REQUIRED WORK: Would you please write out every record exactly?

ENTRIES SUPPLIED:

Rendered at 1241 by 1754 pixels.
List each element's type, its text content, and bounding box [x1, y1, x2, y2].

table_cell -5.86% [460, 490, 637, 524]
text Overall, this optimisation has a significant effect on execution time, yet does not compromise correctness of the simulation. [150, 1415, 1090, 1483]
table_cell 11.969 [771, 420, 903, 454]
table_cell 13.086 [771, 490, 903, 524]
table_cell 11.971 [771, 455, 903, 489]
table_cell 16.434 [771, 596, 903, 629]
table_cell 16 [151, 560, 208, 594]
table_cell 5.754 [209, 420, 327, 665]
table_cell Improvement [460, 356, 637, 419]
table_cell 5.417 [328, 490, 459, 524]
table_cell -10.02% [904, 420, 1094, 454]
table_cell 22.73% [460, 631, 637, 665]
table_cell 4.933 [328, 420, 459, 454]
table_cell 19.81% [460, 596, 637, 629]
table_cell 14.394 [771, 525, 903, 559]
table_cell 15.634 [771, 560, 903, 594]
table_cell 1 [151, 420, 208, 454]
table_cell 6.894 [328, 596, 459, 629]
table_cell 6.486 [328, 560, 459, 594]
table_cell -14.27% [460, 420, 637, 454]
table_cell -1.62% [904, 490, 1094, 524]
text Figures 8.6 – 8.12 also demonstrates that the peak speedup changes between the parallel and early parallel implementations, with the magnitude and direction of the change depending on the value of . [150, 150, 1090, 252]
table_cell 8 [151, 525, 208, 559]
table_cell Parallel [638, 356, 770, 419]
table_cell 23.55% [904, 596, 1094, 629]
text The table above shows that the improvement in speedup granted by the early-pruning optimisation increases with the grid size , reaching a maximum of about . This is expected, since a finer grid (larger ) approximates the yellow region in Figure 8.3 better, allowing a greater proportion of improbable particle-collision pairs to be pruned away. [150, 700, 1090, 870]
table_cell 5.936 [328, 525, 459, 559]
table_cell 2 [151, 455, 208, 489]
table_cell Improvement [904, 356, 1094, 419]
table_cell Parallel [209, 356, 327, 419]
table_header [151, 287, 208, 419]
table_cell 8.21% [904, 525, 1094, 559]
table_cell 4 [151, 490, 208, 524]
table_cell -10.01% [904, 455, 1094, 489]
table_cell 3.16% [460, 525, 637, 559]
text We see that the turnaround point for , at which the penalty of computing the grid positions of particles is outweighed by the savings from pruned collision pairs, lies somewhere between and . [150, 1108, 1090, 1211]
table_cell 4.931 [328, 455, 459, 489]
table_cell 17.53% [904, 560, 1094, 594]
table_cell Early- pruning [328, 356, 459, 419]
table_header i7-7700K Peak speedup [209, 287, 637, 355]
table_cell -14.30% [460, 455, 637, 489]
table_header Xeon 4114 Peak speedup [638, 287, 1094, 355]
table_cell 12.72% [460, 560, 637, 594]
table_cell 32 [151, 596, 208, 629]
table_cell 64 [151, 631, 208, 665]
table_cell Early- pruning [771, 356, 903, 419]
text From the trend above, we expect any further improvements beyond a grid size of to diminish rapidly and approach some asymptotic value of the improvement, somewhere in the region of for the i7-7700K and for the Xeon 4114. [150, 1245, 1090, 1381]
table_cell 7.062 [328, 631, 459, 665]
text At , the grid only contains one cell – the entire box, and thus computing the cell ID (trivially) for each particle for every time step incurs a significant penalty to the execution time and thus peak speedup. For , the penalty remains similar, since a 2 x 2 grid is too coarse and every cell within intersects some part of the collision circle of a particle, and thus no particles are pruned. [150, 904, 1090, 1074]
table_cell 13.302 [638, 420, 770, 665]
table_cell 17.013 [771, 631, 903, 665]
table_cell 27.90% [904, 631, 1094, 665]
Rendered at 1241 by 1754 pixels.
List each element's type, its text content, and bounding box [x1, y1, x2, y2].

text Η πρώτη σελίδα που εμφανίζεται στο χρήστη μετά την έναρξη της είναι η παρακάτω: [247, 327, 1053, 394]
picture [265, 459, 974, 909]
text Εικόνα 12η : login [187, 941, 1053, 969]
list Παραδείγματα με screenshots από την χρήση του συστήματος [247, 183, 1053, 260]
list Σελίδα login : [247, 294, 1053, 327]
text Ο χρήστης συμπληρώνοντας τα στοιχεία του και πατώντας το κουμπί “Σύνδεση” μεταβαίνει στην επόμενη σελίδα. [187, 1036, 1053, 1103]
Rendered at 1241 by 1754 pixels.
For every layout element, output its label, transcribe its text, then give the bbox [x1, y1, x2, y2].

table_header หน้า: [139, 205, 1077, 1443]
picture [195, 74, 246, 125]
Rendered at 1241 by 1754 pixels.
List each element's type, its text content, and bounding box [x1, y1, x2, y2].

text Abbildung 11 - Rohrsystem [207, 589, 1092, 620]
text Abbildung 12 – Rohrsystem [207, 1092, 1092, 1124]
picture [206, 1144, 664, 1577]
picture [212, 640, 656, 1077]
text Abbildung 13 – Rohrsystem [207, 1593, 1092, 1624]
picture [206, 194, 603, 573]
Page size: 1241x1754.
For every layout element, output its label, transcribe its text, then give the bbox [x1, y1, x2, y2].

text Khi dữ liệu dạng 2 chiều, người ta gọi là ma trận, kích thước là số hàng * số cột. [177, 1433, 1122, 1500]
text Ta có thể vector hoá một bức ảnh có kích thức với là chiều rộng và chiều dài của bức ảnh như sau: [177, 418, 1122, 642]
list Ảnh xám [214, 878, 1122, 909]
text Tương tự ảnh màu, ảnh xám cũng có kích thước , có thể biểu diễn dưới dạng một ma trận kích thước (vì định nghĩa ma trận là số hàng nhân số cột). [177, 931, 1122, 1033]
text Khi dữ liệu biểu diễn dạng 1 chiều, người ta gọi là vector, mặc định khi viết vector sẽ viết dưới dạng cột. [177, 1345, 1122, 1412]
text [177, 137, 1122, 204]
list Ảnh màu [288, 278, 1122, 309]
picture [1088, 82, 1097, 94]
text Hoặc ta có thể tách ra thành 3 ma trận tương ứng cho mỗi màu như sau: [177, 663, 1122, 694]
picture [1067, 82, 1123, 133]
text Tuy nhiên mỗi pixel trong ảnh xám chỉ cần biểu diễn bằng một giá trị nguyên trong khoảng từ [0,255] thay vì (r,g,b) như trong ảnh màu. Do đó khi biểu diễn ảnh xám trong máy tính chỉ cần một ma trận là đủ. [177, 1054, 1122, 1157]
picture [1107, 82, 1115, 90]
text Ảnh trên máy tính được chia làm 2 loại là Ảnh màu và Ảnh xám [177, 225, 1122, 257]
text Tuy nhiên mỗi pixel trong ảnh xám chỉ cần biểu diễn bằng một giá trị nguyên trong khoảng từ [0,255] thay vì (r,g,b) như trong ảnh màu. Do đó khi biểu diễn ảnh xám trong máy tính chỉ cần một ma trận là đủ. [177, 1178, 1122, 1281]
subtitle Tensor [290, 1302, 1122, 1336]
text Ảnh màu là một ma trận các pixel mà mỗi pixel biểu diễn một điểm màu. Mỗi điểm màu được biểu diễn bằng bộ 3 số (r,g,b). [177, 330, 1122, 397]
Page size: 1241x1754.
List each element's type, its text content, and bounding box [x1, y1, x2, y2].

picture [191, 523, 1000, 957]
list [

RESULT OF THE TASK:
Rendered at 1241 by 1754 pixels.
List each element's type, its text content, and bounding box [x1, y1, x2, y2].

table_cell -5.86% [460, 490, 637, 524]
text Overall, this optimisation has a significant effect on execution time, yet does not compromise correctness of the simulation. [150, 1415, 1090, 1483]
table_cell 11.969 [771, 420, 903, 454]
table_cell 13.086 [771, 490, 903, 524]
table_cell 11.971 [771, 455, 903, 489]
table_cell 16.434 [771, 596, 903, 629]
table_cell 16 [151, 560, 208, 594]
table_cell 5.754 [209, 420, 327, 665]
table_cell Improvement [460, 356, 637, 419]
table_cell 5.417 [328, 490, 459, 524]
table_cell -10.02% [904, 420, 1094, 454]
table_cell 22.73% [460, 631, 637, 665]
table_cell 4.933 [328, 420, 459, 454]
table_cell 19.81% [460, 596, 637, 629]
table_cell 14.394 [771, 525, 903, 559]
table_cell 15.634 [771, 560, 903, 594]
table_cell 1 [151, 420, 208, 454]
table_cell 6.894 [328, 596, 459, 629]
table_cell 6.486 [328, 560, 459, 594]
table_cell -14.27% [460, 420, 637, 454]
table_cell -1.62% [904, 490, 1094, 524]
text Figures 8.6 – 8.12 also demonstrates that the peak speedup changes between the parallel and early parallel implementations, with the magnitude and direction of the change depending on the value of . [150, 150, 1090, 252]
table_cell 8 [151, 525, 208, 559]
table_cell Parallel [638, 356, 770, 419]
table_cell 23.55% [904, 596, 1094, 629]
text The table above shows that the improvement in speedup granted by the early-pruning optimisation increases with the grid size , reaching a maximum of about . This is expected, since a finer grid (larger ) approximates the yellow region in Figure 8.3 better, allowing a greater proportion of improbable particle-collision pairs to be pruned away. [150, 700, 1090, 870]
table_cell 5.936 [328, 525, 459, 559]
table_cell 2 [151, 455, 208, 489]
table_cell Improvement [904, 356, 1094, 419]
table_cell Parallel [209, 356, 327, 419]
table_header [151, 287, 208, 419]
table_cell 8.21% [904, 525, 1094, 559]
table_cell 4 [151, 490, 208, 524]
table_cell -10.01% [904, 455, 1094, 489]
table_cell 3.16% [460, 525, 637, 559]
text We see that the turnaround point for , at which the penalty of computing the grid positions of particles is outweighed by the savings from pruned collision pairs, lies somewhere between and . [150, 1108, 1090, 1211]
table_cell 4.931 [328, 455, 459, 489]
table_cell 17.53% [904, 560, 1094, 594]
table_cell Early- pruning [328, 356, 459, 419]
table_header i7-7700K Peak speedup [209, 287, 637, 355]
table_cell -14.30% [460, 455, 637, 489]
table_header Xeon 4114 Peak speedup [638, 287, 1094, 355]
table_cell 12.72% [460, 560, 637, 594]
table_cell 32 [151, 596, 208, 629]
table_cell 64 [151, 631, 208, 665]
table_cell Early- pruning [771, 356, 903, 419]
text From the trend above, we expect any further improvements beyond a grid size of to diminish rapidly and approach some asymptotic value of the improvement, somewhere in the region of for the i7-7700K and for the Xeon 4114. [150, 1245, 1090, 1381]
table_cell 7.062 [328, 631, 459, 665]
text At , the grid only contains one cell – the entire box, and thus computing the cell ID (trivially) for each particle for every time step incurs a significant penalty to the execution time and thus peak speedup. For , the penalty remains similar, since a 2 x 2 grid is too coarse and every cell within intersects some part of the collision circle of a particle, and thus no particles are pruned. [150, 904, 1090, 1074]
table_cell 13.302 [638, 420, 770, 665]
table_cell 17.013 [771, 631, 903, 665]
table_cell 27.90% [904, 631, 1094, 665]
Rendered at 1241 by 1754 pixels.
List each element's type, its text content, and bounding box [x1, y1, x2, y2].

text Η πρώτη σελίδα που εμφανίζεται στο χρήστη μετά την έναρξη της είναι η παρακάτω: [247, 327, 1053, 394]
picture [265, 459, 974, 909]
text Εικόνα 12η : login [187, 941, 1053, 969]
list Παραδείγματα με screenshots από την χρήση του συστήματος [247, 183, 1053, 260]
list Σελίδα login : [247, 294, 1053, 327]
text Ο χρήστης συμπληρώνοντας τα στοιχεία του και πατώντας το κουμπί “Σύνδεση” μεταβαίνει στην επόμενη σελίδα. [187, 1036, 1053, 1103]
Rendered at 1241 by 1754 pixels.
For every layout element, output its label, transcribe its text, then give the bbox [x1, y1, x2, y2].

table_header หน้า: [139, 205, 1077, 1443]
picture [195, 74, 246, 125]
Rendered at 1241 by 1754 pixels.
List each element's type, its text content, and bounding box [x1, y1, x2, y2].

text Abbildung 11 - Rohrsystem [207, 589, 1092, 620]
text Abbildung 12 – Rohrsystem [207, 1092, 1092, 1124]
picture [206, 1144, 664, 1577]
picture [212, 640, 656, 1077]
text Abbildung 13 – Rohrsystem [207, 1593, 1092, 1624]
picture [206, 194, 603, 573]
Page size: 1241x1754.
For every layout element, output its label, transcribe its text, then give the bbox [x1, y1, x2, y2].

text Khi dữ liệu dạng 2 chiều, người ta gọi là ma trận, kích thước là số hàng * số cột. [177, 1433, 1122, 1500]
text Ta có thể vector hoá một bức ảnh có kích thức với là chiều rộng và chiều dài của bức ảnh như sau: [177, 418, 1122, 642]
list Ảnh xám [214, 878, 1122, 909]
text Tương tự ảnh màu, ảnh xám cũng có kích thước , có thể biểu diễn dưới dạng một ma trận kích thước (vì định nghĩa ma trận là số hàng nhân số cột). [177, 931, 1122, 1033]
text Khi dữ liệu biểu diễn dạng 1 chiều, người ta gọi là vector, mặc định khi viết vector sẽ viết dưới dạng cột. [177, 1345, 1122, 1412]
text [177, 137, 1122, 204]
list Ảnh màu [288, 278, 1122, 309]
picture [1088, 82, 1097, 94]
text Hoặc ta có thể tách ra thành 3 ma trận tương ứng cho mỗi màu như sau: [177, 663, 1122, 694]
picture [1067, 82, 1123, 133]
text Tuy nhiên mỗi pixel trong ảnh xám chỉ cần biểu diễn bằng một giá trị nguyên trong khoảng từ [0,255] thay vì (r,g,b) như trong ảnh màu. Do đó khi biểu diễn ảnh xám trong máy tính chỉ cần một ma trận là đủ. [177, 1054, 1122, 1157]
picture [1107, 82, 1115, 90]
text Ảnh trên máy tính được chia làm 2 loại là Ảnh màu và Ảnh xám [177, 225, 1122, 257]
text Tuy nhiên mỗi pixel trong ảnh xám chỉ cần biểu diễn bằng một giá trị nguyên trong khoảng từ [0,255] thay vì (r,g,b) như trong ảnh màu. Do đó khi biểu diễn ảnh xám trong máy tính chỉ cần một ma trận là đủ. [177, 1178, 1122, 1281]
subtitle Tensor [290, 1302, 1122, 1336]
text Ảnh màu là một ma trận các pixel mà mỗi pixel biểu diễn một điểm màu. Mỗi điểm màu được biểu diễn bằng bộ 3 số (r,g,b). [177, 330, 1122, 397]
Page size: 1241x1754.
List each element's type, its text content, and bounding box [x1, y1, x2, y2].

picture [191, 523, 1000, 957]
list [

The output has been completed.